You have to really, really want to go into music before making it a major lifestyle decision. From my observation, most university music professors rarely discuss the realities of a music career with students who are music “majors.” If they did, many students would switch majors, and more music professors would be out of a job.
And speaking of realities, according to a “60 Minutes” documentary, the president of Julliard Conservatory greeted freshmen one year with the following comment: “Look around you, ninety percent of the people you see will never earn a living as a performer.”
Less you think I am too negative, please note that I also tell potential music students reasons why music could be a wonderful, rewarding career for them. However, I usually include two pieces of advice: 1) don’t go into music unless you love teaching; most musicians make most of their income from teaching; 2) double major in the one practical field that you would consider if you ever tired of music; do that even if it takes an extra-year of college.

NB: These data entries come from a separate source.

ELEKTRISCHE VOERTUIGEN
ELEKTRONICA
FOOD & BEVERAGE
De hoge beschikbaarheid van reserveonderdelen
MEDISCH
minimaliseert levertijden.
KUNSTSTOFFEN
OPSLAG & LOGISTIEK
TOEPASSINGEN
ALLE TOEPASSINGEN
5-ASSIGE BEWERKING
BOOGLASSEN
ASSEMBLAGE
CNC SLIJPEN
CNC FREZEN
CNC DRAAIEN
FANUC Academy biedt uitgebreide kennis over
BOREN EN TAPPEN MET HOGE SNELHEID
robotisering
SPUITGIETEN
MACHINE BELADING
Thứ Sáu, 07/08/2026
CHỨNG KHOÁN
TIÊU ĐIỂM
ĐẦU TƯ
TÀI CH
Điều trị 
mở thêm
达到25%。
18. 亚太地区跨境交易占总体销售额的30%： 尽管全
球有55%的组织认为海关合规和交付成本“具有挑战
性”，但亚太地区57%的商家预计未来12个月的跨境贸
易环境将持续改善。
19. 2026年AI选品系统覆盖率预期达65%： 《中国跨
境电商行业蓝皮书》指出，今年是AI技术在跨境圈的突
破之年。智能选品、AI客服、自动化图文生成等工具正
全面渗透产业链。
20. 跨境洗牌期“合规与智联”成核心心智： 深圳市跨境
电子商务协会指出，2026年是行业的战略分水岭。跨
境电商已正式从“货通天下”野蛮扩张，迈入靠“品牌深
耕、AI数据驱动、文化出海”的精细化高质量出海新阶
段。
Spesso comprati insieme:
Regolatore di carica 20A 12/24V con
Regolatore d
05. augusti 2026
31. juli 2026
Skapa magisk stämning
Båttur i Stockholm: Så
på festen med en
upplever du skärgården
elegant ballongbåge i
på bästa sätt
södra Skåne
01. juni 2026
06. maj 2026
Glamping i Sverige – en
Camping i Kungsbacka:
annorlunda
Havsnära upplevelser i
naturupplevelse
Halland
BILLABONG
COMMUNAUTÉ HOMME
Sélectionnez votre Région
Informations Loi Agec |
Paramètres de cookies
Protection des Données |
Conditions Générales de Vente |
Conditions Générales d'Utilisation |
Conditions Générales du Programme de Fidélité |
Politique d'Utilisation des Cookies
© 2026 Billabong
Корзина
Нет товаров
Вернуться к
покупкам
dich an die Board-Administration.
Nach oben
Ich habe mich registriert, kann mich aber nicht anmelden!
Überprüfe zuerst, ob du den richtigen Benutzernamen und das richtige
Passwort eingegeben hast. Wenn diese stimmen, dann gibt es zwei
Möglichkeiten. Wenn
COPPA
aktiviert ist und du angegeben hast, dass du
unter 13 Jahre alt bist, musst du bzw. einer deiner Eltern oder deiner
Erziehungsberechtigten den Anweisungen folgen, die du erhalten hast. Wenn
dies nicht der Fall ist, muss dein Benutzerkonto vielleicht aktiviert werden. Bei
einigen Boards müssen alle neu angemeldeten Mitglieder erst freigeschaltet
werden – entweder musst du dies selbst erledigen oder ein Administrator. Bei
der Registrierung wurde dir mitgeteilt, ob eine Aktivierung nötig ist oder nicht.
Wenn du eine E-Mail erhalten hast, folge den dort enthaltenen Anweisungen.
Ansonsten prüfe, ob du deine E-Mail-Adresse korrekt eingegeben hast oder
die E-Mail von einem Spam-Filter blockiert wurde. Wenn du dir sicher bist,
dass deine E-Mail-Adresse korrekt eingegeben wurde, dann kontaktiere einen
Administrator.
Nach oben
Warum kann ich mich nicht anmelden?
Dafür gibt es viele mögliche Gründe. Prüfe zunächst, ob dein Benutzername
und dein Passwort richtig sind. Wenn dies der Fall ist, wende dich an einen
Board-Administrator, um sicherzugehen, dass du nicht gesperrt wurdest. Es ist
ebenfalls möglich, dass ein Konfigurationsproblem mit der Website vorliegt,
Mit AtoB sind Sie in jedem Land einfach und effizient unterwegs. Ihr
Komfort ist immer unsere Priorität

Music that must be excessively loud to sound good is not good music.
Could it be that one of the legacies of late great guitarist/electric guitar inventor, Les Paul, is a generation with hearing loss? Today, as in my youth, teenage boys (and it’s usually boys) who believe that tolerating loud music in their rock group is macho are really confusing macho with ignorance – in this case about noise-induced hearing loss. If the loud music doesn’t bother them, it’s probably because they already suffer from permanent hearing damage.

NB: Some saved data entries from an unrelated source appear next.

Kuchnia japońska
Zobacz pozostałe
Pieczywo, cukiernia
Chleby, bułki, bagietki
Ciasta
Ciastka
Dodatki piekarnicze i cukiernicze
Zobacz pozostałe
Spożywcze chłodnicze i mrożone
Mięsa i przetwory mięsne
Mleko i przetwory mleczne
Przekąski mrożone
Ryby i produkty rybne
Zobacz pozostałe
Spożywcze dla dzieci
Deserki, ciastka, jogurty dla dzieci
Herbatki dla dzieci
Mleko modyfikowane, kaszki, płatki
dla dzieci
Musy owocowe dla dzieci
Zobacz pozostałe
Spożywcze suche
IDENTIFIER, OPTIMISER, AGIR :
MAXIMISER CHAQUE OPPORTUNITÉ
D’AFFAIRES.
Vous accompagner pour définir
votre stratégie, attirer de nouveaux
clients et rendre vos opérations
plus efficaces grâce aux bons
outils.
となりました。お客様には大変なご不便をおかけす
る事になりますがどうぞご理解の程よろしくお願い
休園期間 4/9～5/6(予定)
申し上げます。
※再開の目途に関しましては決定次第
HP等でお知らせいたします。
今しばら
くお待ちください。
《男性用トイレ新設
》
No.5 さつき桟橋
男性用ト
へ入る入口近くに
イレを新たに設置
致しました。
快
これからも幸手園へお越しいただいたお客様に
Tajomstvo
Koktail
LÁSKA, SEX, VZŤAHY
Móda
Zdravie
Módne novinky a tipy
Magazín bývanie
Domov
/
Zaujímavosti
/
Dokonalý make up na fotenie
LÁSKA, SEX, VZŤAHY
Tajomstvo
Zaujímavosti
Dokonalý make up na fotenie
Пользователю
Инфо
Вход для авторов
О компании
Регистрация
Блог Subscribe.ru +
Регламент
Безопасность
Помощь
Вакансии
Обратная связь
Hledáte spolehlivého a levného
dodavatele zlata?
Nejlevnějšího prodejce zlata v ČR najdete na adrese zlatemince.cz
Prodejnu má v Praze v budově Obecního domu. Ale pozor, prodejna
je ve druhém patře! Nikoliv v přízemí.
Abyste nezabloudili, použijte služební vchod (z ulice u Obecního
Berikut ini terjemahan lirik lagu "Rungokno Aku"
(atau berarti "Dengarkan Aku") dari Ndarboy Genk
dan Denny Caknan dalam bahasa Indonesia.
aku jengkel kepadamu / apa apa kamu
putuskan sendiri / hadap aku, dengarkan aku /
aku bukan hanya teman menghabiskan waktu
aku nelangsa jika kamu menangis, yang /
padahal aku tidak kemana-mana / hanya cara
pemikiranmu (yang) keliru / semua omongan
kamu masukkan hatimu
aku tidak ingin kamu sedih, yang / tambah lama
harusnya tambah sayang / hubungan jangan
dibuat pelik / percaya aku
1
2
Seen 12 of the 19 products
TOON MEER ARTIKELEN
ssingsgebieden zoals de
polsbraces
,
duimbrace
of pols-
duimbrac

Of course, it isn’t only boys who are at risk. According to researchers at the University of Florida, 17% of all children tested had some degree of hearing loss, which was likely due to exposure to excessive noise at an early age. A Lancet study conducted years ago also revealed that “significant hearing loss” was detected in students who had a history of attending popular music concerts. (Loud Music and Hearing Damage – Abelard)
In July 2009, ABC News ran a health story on hearing loss in which Steven Rauch, associate professor of Otolaryngology at Harvard Medical School, claimed that 15% of all children have hearing loss by late adolescence, and “… the obvious source is music.”
In fairness to Les Paul, the electric guitar and popular music concerts are only partially to blame. A more pervasive source of excessive-noise exposure among youths and adults are headphones, especially the tiny “ear buds” that fit inside the ear and connect to iPods or other portable media players. A study conducted by Australian researchers indicated “a quarter of iPod users between 18 and 54 years of age listened at volumes sufficient to cause hearing damage.” (Abelard).
The good news is that this is all preventable. Simply turn the music down, pull out the ear buds, and wear noise-reducing earplugs when necessary.
A local audiologist recently told me that most of the members of the Boston Symphony Orchestra wore special musician’s earplugs during rehearsals and performances. Isn’t it time that we required school band and orchestra students to do the same?
The Sounds of Silence
When I moved back to Boston from New York City, I was amazed that I could actually hear my own footsteps. I had forgotten what they sounded like.